▶ **书面作业 1**: 请原样输出节选段落中的一部分：从含有“class UDPSocket : public”的那句开始，到“string& path )”为止。
▶ **书面作业 2**: 把节选段落里以“Socket继承自FileDescriptor”开头的那一段改写成条目列表，保留其主要事实。
*** 节选段落
Socket继承自FileDescriptor，增加了网络相关的方法，子类TCPSocket、UDPSocket进一步特化。

class Socket : public FileDescriptor {
public:
  // 基础操作
  void bind( const Address& address );            // 绑定本地地址
  void connect( const Address& address );         // 连接到远程地址
  void shutdown( int how );                       // 关闭连接方向（SHUT_RD/SHUT_WR）

  // 地址信息
  Address local_address() const;                  // 获取本地绑定地址
  Address peer_address() const;                   // 获取对端地址

  // 高级选项
  void set_reuseaddr();                           // 允许地址重用（SO_REUSEADDR）
};

class TCPSocket : public Socket {
public:
  void listen( int backlog = 16 );                // 开始监听连接
  TCPSocket accept();                             // 接受新连接
};

class UDPSocket : public DatagramSocket {
public:
  void sendto( const Address& dest, std::string_view payload ); // 发送数据报
  void recv( Address& src, std::string& payload );              // 接收数据报
};

Writing webget

void get_URL( const string& host, const string& path )
******
*** 所给材料
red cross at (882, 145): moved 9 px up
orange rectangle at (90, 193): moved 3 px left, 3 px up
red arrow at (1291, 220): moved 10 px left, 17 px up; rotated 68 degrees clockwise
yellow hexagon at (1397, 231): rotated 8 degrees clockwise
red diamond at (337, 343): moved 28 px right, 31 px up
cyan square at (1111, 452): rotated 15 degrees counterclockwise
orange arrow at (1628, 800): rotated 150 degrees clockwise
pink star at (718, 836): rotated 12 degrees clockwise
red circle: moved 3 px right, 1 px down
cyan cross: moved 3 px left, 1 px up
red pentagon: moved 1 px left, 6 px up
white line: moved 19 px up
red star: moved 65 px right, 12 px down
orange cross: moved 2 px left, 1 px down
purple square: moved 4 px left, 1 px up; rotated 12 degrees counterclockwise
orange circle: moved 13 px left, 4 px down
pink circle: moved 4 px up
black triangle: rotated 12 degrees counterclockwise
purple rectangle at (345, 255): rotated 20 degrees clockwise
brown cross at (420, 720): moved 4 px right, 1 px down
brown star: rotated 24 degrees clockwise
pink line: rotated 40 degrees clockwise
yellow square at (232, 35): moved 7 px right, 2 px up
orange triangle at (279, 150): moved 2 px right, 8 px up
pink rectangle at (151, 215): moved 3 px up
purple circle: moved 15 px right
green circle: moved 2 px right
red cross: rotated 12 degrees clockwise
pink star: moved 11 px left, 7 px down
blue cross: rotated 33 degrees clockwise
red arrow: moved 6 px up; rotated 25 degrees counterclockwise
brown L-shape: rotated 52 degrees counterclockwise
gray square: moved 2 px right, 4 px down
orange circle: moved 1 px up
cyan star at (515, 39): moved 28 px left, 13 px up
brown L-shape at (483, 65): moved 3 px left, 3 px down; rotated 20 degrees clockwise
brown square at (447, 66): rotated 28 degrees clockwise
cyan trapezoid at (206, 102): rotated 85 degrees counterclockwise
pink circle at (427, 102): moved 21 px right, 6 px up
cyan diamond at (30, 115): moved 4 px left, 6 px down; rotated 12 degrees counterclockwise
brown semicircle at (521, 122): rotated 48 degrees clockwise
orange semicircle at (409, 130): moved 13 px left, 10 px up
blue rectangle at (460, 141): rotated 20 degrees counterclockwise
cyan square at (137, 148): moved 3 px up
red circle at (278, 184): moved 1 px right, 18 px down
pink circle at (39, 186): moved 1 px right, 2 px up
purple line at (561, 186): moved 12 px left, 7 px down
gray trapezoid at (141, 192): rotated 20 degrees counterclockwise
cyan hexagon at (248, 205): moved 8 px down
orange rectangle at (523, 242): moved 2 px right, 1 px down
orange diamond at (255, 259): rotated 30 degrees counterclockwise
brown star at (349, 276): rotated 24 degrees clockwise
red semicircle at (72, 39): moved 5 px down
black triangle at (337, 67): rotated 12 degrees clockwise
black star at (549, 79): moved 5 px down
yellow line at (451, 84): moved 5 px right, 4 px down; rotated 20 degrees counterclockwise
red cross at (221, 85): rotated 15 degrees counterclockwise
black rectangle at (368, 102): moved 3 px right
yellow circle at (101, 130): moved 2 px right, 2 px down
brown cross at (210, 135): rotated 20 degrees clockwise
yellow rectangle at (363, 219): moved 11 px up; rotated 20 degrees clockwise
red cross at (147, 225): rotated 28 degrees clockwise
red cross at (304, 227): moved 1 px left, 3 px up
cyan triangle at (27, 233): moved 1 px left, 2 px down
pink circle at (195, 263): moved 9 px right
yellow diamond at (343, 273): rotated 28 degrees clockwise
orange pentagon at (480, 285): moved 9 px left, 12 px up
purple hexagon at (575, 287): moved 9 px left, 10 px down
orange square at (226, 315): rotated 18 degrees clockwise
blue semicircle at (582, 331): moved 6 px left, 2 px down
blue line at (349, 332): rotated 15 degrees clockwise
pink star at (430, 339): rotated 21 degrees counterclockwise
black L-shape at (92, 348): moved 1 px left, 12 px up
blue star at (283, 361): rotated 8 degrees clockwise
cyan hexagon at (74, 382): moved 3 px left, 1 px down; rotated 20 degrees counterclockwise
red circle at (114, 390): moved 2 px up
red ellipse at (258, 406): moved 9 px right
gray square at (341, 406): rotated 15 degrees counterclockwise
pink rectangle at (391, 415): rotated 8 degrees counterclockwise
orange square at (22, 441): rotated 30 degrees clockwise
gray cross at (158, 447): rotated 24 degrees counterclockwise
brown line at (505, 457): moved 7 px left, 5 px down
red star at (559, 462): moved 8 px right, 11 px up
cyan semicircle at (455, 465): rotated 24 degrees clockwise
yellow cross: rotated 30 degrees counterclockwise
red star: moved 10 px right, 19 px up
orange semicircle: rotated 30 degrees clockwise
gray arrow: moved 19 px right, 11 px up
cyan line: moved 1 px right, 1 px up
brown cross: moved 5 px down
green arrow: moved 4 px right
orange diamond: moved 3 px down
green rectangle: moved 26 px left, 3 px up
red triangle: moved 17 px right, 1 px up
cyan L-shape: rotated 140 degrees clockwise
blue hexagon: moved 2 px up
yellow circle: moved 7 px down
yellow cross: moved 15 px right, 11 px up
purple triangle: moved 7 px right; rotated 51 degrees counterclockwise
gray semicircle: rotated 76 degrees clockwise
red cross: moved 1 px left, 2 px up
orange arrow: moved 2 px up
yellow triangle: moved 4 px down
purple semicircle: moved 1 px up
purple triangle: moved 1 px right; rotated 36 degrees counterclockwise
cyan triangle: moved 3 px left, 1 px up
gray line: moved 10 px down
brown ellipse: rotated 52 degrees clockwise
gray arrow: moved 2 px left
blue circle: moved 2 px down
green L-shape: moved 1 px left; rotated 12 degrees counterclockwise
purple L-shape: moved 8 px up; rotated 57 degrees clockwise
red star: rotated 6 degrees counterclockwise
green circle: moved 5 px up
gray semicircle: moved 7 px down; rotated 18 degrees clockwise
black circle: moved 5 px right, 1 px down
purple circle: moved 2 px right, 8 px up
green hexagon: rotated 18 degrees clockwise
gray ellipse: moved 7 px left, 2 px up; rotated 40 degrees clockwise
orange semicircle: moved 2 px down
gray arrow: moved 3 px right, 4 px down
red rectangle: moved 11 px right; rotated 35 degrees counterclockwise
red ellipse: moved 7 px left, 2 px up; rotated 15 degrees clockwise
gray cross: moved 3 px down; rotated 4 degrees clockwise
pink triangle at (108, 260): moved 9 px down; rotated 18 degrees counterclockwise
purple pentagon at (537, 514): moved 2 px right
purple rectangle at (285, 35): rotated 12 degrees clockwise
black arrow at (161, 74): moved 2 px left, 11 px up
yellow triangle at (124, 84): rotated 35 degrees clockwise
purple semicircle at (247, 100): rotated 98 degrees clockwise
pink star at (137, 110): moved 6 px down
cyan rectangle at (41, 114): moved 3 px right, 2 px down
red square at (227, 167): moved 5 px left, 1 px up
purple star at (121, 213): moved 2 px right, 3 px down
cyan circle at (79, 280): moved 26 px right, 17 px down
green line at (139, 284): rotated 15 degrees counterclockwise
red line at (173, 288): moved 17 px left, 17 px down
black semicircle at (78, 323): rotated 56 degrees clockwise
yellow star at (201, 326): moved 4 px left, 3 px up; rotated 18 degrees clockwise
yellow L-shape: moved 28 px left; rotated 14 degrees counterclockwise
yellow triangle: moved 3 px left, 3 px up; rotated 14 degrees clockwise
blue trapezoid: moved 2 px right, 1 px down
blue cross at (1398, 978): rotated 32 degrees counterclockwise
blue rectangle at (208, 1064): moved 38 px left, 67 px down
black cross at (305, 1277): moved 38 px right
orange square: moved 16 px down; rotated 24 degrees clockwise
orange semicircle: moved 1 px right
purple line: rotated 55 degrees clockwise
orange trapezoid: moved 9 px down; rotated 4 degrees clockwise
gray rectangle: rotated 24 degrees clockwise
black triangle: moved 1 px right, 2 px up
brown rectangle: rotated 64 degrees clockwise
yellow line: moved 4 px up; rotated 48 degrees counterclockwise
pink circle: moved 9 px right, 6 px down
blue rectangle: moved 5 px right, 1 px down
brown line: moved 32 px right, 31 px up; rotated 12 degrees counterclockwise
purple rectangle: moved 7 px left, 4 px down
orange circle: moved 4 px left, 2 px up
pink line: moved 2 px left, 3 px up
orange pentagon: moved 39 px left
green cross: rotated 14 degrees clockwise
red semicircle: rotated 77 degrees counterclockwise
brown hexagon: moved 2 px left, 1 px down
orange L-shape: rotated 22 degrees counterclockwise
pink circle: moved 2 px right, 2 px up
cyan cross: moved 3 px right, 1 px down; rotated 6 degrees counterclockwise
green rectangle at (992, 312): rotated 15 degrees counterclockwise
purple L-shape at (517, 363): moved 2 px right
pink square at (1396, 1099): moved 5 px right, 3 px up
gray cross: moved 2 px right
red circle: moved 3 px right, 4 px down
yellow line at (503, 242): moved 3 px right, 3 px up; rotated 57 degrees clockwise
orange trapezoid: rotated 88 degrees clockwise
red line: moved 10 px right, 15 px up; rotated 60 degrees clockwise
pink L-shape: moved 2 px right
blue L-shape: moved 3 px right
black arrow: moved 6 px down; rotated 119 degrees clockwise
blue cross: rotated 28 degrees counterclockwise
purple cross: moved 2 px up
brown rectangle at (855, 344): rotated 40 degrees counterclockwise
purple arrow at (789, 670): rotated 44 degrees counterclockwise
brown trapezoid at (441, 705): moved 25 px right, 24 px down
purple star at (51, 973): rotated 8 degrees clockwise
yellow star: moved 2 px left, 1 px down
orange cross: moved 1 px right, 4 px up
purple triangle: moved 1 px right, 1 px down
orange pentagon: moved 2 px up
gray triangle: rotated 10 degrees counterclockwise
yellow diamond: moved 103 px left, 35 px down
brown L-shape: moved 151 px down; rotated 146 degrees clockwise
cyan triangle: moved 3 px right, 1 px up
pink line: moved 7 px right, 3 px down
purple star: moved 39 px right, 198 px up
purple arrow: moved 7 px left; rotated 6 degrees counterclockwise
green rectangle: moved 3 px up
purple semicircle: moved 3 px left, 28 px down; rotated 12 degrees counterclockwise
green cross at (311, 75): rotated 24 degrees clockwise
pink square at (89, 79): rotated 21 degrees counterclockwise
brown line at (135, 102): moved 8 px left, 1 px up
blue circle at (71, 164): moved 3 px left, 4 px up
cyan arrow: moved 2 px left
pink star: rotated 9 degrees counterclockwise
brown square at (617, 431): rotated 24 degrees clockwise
******
▶ **完整解答 1**:
class UDPSocket : public DatagramSocket {
public:
  void sendto( const Address& dest, std::string_view payload ); // 发送数据报
  void recv( Address& src, std::string& payload );              // 接收数据报
};

Writing webget

void get_URL( const string& host, const string& path )

▶ **完整解答 2**:
- Socket继承自FileDescriptor。
- Socket增加了网络相关的方法。
- 子类TCPSocket、UDPSocket对其做了进一步特化。